Quote the listing below verbatim, from the line that contains "ulerade vi strategiska" through the line that contains "3× Einzelzimmer", inclusive. Leave the pictures out.
● ● ● ●
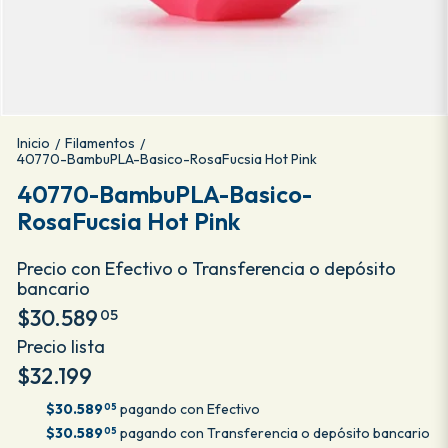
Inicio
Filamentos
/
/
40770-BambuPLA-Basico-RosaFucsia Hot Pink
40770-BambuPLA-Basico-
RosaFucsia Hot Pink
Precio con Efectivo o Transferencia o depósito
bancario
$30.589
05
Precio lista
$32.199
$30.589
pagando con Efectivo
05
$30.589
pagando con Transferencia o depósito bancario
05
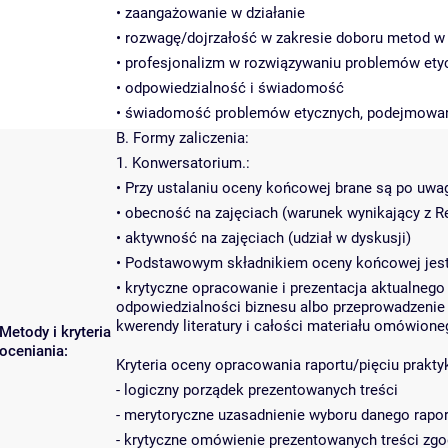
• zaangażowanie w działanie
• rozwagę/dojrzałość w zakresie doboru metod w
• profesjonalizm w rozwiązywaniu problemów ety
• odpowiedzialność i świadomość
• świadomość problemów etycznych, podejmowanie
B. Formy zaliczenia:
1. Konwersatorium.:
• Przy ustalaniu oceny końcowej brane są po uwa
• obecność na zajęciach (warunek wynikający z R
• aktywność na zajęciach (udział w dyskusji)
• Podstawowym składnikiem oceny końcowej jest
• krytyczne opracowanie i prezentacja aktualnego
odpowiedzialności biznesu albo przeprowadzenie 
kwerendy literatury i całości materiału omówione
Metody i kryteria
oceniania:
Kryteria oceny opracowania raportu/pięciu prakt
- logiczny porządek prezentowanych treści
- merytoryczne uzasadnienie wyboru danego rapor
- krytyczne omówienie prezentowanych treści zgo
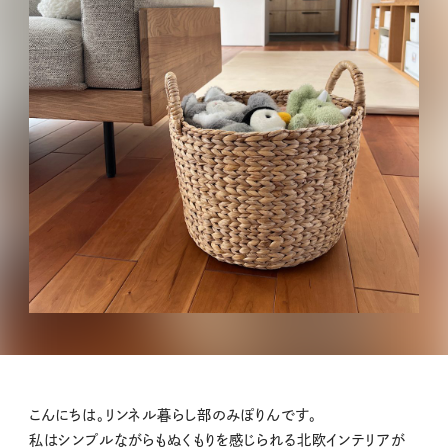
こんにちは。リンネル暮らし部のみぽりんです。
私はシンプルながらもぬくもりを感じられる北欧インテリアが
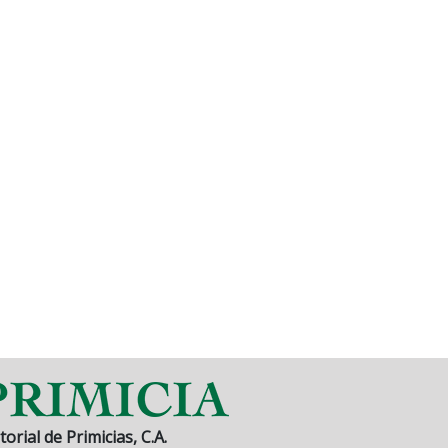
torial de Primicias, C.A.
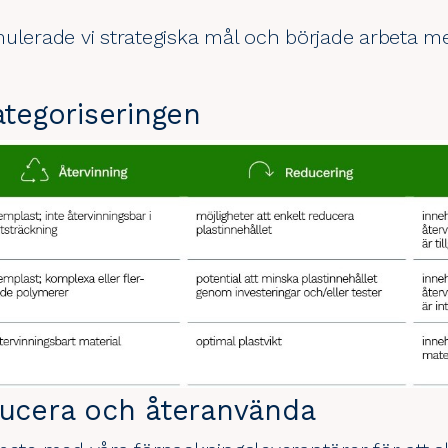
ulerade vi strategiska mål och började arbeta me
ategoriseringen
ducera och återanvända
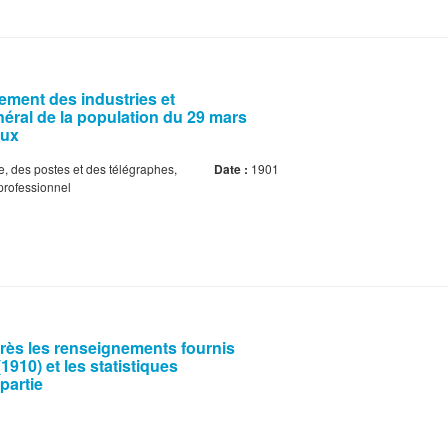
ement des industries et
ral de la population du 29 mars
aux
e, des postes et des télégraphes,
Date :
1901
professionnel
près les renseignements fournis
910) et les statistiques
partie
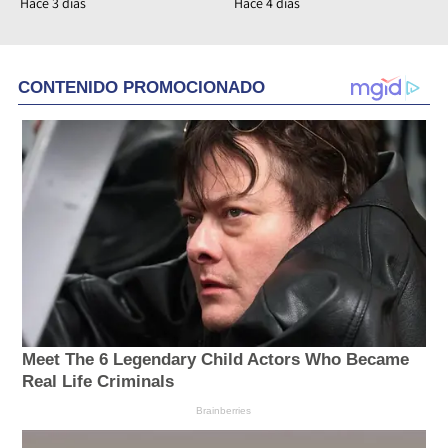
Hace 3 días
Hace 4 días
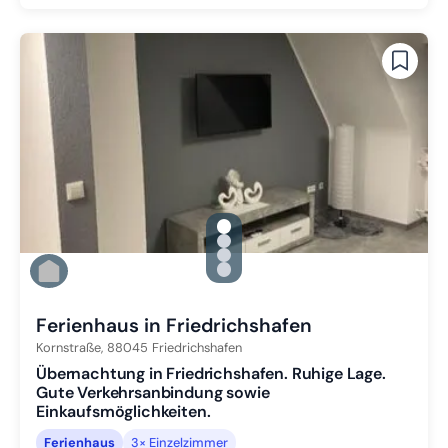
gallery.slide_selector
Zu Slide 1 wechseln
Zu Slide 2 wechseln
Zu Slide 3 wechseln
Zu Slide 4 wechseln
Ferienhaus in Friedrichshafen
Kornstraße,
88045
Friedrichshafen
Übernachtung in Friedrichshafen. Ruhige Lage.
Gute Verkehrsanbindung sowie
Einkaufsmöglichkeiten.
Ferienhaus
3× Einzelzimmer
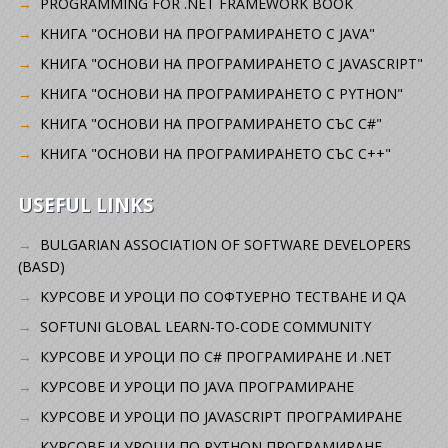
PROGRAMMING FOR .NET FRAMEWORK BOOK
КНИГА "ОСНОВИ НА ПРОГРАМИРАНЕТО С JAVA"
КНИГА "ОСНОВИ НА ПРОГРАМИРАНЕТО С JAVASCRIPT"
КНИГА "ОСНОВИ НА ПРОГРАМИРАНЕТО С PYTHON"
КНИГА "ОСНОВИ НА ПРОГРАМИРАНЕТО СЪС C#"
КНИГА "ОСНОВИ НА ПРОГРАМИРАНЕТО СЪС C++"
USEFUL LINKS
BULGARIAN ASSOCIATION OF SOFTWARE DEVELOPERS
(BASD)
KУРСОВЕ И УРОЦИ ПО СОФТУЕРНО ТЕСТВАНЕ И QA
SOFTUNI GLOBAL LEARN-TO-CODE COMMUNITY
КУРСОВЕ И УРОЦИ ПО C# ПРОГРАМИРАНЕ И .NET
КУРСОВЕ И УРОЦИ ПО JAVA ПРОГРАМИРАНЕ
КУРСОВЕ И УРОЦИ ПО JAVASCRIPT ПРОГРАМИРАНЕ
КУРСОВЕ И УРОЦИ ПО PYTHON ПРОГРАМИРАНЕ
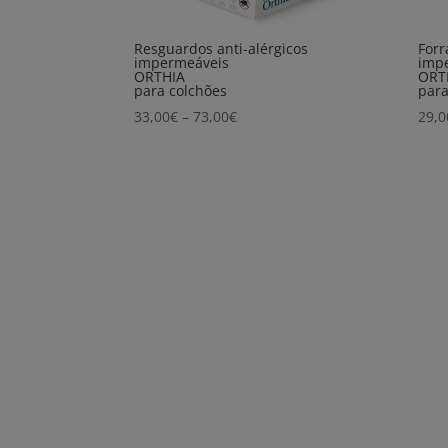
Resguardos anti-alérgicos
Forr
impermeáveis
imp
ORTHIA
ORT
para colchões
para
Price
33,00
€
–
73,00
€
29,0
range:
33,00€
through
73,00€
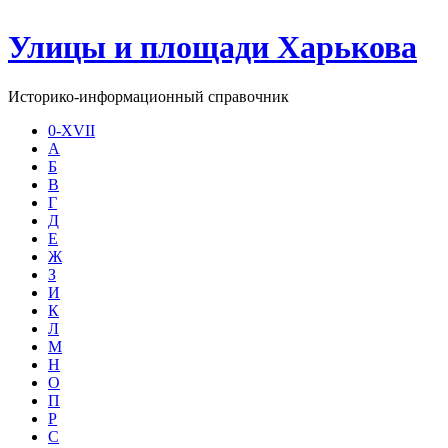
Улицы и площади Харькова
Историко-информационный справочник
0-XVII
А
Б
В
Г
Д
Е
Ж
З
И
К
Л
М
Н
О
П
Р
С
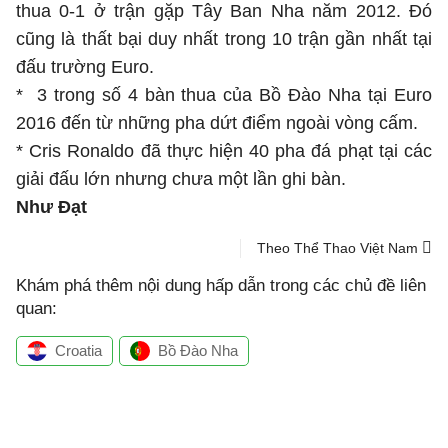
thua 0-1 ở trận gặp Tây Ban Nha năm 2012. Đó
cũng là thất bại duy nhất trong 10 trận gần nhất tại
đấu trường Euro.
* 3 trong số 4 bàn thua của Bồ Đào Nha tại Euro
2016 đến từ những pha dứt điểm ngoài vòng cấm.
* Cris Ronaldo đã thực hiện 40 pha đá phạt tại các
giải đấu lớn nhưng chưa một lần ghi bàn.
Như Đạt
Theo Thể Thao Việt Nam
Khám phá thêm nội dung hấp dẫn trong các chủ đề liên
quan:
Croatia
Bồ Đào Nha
● ● ● ●
■ **Solution to the exercise**:
ulerade vi strategiska mål och började arbeta me
ategoriseringen
ducera och återanvända
ement des industries et
ral de la population du 29 mars
aux
e, des postes et des télégraphes,
Date :
1901
professionnel
près les renseignements fournis
910) et les statistiques
partie
Hace 3 días
Hace 4 días
gallery.slide_selector
Zu Slide 1 wechseln
Zu Slide 2 wechseln
Zu Slide 3 wechseln
Zu Slide 4 wechseln
Ferienhaus in Friedrichshafen
Kornstraße,
88045
Friedrichshafen
Übernachtung in Friedrichshafen. Ruhige Lage.
Gute Verkehrsanbindung sowie
Einkaufsmöglichkeiten.
Ferienhaus
3× Einzelzimmer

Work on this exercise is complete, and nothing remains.